Since 2017, a member of the Honors Program faculty or staff is awarded the distinction and recognition for outstanding advising. This honor is determined by nominations submitted by Honors students, providing them the opportunity to share their experience and the positive impact of the faculty or staff member they have nominated.

Award Description 

This award recognizes outstanding contributions to undergraduate advising by faculty or staff members to Honors Program students. Nominees for this distinction have significantly exceeded expectations by providing exceptional undergraduate advising experiences to Honors students. This fund was established by Dr. Lynn Goodstein and Dr. Peter Langer, who both have strong ties to UConn Honors. The late Lynn Goodstein served as the Associate Vice Provost and Director from 2002 to 2012, and her husband, Peter Langer is a graduate of the inaugural Honors Program Class of 1968.

2023 Awardee

    Richard N. Langlois, Professor, Department of Economics
    Richard N. Langlois was born and raised in eastern Connecticut. Before coming to UConn in 1983, he was affiliated with the Center for Science and Technology Policy and the C. V. Starr Center for Applied Economics at New York University. Professor Langlois’s principal research areas are the economics of organization, the economics of institutions, and business history. He is the author (with Paul L. Robertson) of Firms, Markets, and Economic Change: A Dynamic Theory of Business Institutions (London: Routledge, 1995), which articulates (among other things) the theory of dynamic transaction costs and the theory of modular technological systems. Another focus of Professor Langlois’s work has been the economic history of technology. He has written on such industries as computers, semiconductors, semiconductor manufacturing equipment, and software. His history of the microcomputer industry won the Newcomen Award as the best article in Business History Review in 1992. Recently, Professor Langlois has turned his attention to explaining the changes in corporate organization in the late twentieth century, a set of phenomena he refers to as the Vanishing Hand. His latest book, The Dynamics of Industrial Capitalism: Schumpeter, Chandler, and the New Economy (Routledge, 2007), received the 2006 Schumpeter Prize of the International Joseph A. Schumpeter Society.  His newest book, called The Corporation and the Twentieth Century, will appear from Princeton University Press in 2023.  He is now at work on an Advanced Introduction to the Economics of Organization, which will be part of the Advanced Introductions series of Edward Elgar Publishing.

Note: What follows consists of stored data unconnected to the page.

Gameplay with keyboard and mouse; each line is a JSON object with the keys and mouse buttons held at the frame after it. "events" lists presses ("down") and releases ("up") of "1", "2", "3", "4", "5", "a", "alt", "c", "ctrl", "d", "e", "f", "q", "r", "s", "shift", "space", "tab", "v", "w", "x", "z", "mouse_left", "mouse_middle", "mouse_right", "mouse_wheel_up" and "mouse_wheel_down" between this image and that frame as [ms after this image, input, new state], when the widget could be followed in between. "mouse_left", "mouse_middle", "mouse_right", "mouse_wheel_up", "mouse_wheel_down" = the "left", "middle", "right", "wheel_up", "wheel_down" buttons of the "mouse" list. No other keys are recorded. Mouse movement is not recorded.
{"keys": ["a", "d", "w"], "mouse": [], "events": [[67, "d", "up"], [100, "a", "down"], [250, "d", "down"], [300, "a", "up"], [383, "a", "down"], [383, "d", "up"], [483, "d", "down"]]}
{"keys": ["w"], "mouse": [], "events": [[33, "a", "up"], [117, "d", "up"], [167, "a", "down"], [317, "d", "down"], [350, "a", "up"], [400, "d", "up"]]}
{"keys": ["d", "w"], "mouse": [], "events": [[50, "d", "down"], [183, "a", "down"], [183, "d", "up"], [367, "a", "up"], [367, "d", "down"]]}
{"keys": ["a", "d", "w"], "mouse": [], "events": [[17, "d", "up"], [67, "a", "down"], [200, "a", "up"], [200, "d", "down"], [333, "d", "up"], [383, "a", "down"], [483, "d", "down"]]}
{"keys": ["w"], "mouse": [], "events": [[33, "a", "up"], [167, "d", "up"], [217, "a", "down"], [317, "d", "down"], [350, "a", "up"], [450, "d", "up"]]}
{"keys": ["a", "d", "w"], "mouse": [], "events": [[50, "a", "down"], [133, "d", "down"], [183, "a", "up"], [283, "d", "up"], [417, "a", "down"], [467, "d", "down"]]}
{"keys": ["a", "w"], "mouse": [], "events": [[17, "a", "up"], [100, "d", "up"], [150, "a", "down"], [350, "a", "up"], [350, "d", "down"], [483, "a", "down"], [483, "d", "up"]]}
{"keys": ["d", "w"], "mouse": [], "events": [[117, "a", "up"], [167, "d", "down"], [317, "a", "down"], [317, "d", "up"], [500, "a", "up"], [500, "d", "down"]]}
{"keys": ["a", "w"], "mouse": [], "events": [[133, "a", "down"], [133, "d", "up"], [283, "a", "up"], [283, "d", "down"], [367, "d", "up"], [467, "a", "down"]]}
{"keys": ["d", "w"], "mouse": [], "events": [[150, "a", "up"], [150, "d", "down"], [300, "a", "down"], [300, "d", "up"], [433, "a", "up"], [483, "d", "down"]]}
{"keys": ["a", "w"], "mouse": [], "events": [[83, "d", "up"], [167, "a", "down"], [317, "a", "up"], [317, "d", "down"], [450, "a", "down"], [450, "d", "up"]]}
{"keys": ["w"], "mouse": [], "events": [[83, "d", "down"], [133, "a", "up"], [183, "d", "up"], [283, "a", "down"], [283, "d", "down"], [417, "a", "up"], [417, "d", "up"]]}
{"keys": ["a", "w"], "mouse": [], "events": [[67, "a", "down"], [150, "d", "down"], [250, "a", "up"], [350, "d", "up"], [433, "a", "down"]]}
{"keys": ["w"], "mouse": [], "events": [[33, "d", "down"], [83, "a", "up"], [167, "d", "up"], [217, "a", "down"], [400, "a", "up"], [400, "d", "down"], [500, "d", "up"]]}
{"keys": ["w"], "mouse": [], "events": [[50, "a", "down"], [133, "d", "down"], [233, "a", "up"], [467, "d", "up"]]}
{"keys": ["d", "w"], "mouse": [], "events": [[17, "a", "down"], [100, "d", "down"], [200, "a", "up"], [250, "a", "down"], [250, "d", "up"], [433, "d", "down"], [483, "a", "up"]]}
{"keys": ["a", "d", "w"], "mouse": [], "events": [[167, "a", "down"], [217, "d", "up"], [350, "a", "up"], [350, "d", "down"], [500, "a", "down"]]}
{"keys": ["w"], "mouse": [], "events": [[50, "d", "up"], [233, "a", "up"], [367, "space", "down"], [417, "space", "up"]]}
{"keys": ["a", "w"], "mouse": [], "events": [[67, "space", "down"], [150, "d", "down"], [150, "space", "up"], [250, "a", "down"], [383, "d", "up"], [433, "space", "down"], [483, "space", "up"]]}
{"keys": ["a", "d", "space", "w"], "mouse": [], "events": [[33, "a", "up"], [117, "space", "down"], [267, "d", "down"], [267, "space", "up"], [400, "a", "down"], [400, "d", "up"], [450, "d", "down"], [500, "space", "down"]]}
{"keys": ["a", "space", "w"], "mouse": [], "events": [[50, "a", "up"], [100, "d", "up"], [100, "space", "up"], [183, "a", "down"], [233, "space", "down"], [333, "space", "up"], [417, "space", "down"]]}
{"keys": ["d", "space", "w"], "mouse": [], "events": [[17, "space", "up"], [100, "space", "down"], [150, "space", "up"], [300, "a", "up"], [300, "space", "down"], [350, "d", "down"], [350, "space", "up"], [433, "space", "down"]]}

    Past Goodstein-Langer Award Recipients 

    Yongku Cho, Associate Professor/Chemical and Biomolecular Engineering
    Kaitlin Heenehan, Associate Director, Honors Program at the Regional Campuses
    and Director, Regional Campuses for Enrichment Programs
    Nicholas Leadbeater, Associate Professor, Department of Chemistry

    Requirements for Nominations & Nomination Process

    Requirements for Nominations

    • The nominee must be a full-time faculty or staff member.*
    • The nominee exhibits excellence in advising Honors students.
    • The student submitting the nomination must be in the Honors Program.
    • The selected awardee will participate in-person at the annual Honors Medals Ceremony.

    *Teaching assistants and graduate assistants are not eligible for this award

    Nomination Process

    • Please check back for more information about submitting nominations for the 2024 Goodstein-Langer Award. Thank you.

    Selection Process

    • Nominations are reviewed by the selection committee; comprised of members of Honors Program leadership staff, faculty, and students.
    • Nominees will be notified of their nomination during the spring semester.
    • The Honors Program will confirm each nominee’s availability to attend the Honors Medals Ceremony.
    • Nominees will submit a current curriculum vitae.